Vivemos em uma cultura — compartilhada por diversos países, sobretudo no Ocidente — que prioriza a busca pela formação de famílias nucleares, tomadas como as principais responsáveis pelo cuidado (físico, afetivo, moral, psíquico) às crianças delas provenientes. O casamento instituído na liberdade se torna o lugar privilegiado da felicidade, alegria e ternura, sendo a procriação seu ponto culminante. Os casais, em tese, não mais se unem por conveniência ou arranjos familiares, mas pelo desejo vindo do amor-paixão.
Nesse arranjo, que data do século XVIII, tanto a educação sentimental feminina quanto a concepção de seu papel social se voltam fortemente para os valores familiares. No âmbito doméstico, a família passa a ser encarada como cerne da existência das mulheres. Por meio dela seria possível adquirir aprovação e capital social, ainda que fosse necessário aturar as potenciais agruras desse mesmo ambiente.
Apesar de ter sofrido modificações — em boa parte devido às lutas femininas (e feministas) —, a ideia de que mulheres precisam conseguir (e manter) um par romântico para terem (maior) valor permanece. Enquanto, para homens, essa cultura afetiva implica procurar alguém adequado para constituir família ou, ao menos, estabelecer um relacionamento amoroso, para mulheres tal prática também diz respeito ao quanto valem como indivíduos.
Nossa cultura afetiva (dominante) tem como modelo o par formado por um homem e uma mulher. Sendo que vivemos em um contexto que coloca homens e mulheres em posições bem diferentes. Muita vezes, os efeitos dessa desigualdade afetam a maneira como mulheres se relacionam com o grupo que, desde cedo, são ensinadas a satisfazer, mesmo às custas do próprio bem-estar. Por mais que isso também afete mulheres em relacionamentos que fujam do modelo posto como padrão, tal dinâmica se intensifica quando o relacionamento é com um ou mais de um homem.

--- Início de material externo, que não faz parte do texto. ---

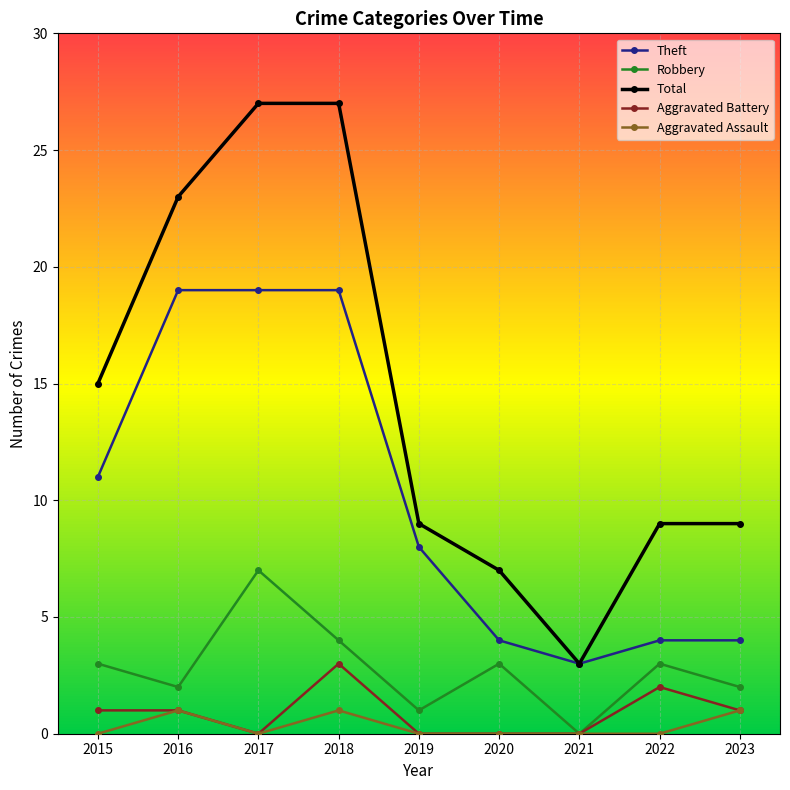

What is the value of the Aggravated Assault point at the 9th from the left?

1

Essa mesma cultura dita que precisam buscar a aprovação masculina, mesmo que, para isso, se coloquem em segundo plano. Na rua, no trabalho, dentro de casa. Nós mulheres, em geral, nos acostumamos a ser maltratadas. É algo tão comum que leva tempo até percebermos que representa um problema. Mesmo em relacionamentos lésbicos, o hábito de privilegiar os desejos da parceira às custas das próprias necessidades costuma aparecer nas dinâmicas do casal.
Muitas de nós crescem em lares com violência doméstica, vendo a mãe, a avó e/ou a irmã passarem por situações de abuso, humilhação, controle. O mesmo vale para amigas e referências femininas próximas, inclusive, na ficção. Isso pode fazer com que enxerguem essas dinâmicas como normais, ou que tenham maior tolerância a elas.
Em diferentes produções midiáticas e no cotidiano social, ensinam que “não existe homem ruim, existe homem que não encontrou a mulher certa”. Mulheres são colocadas no papel de responsáveis pelo crescimento pessoal de quem com elas se relaciona, se acostumam à premissa de que terão de ensinar alguma coisa aos/às parceiros/as, principalmente se forem homens. Até um filme infantil bem famoso (e recente) tem uma música que diz à princesa: “ele precisa de uns reparos, mas ouça, por favor, você pode consertá-lo com um pouquinho de amor”.
Esse reflexo da maternidade compulsória cria a expectativa de que mulheres assumam a função de mãe de seus/suas parceiros/as, aquela que os/as orienta para se tornarem pessoas melhores. Um peso que homens não precisam carregar nos relacionamentos.
Tratar você com respeito, ter preocupação pelo seu bem-estar, fazer gentilezas, ouvir suas opiniões, admirar quem você é. Nada disso devia ser visto como diferencial. São requisitos. Esse é o básico de qualquer relação afetiva saudável. Seja entre namorados, cônjuges, parentes ou amigos.
É bonito compor um casal que se apoia nos bons e maus momentos. Mas, às vezes, queremos tanto fazer parte desse quadro que acabamos tirando de cena a pessoa que mais deveríamos deixar feliz: nós mesmas.⠀
Vamos parar de achar que o mínimo é o máximo que conseguimos. Vamos parar de tolerar o que nos machuca. Vamos entender que nossa própria companhia é, sim, melhor do que acompanhantes que não valorizam a(s) mulher(es) ao lado deles.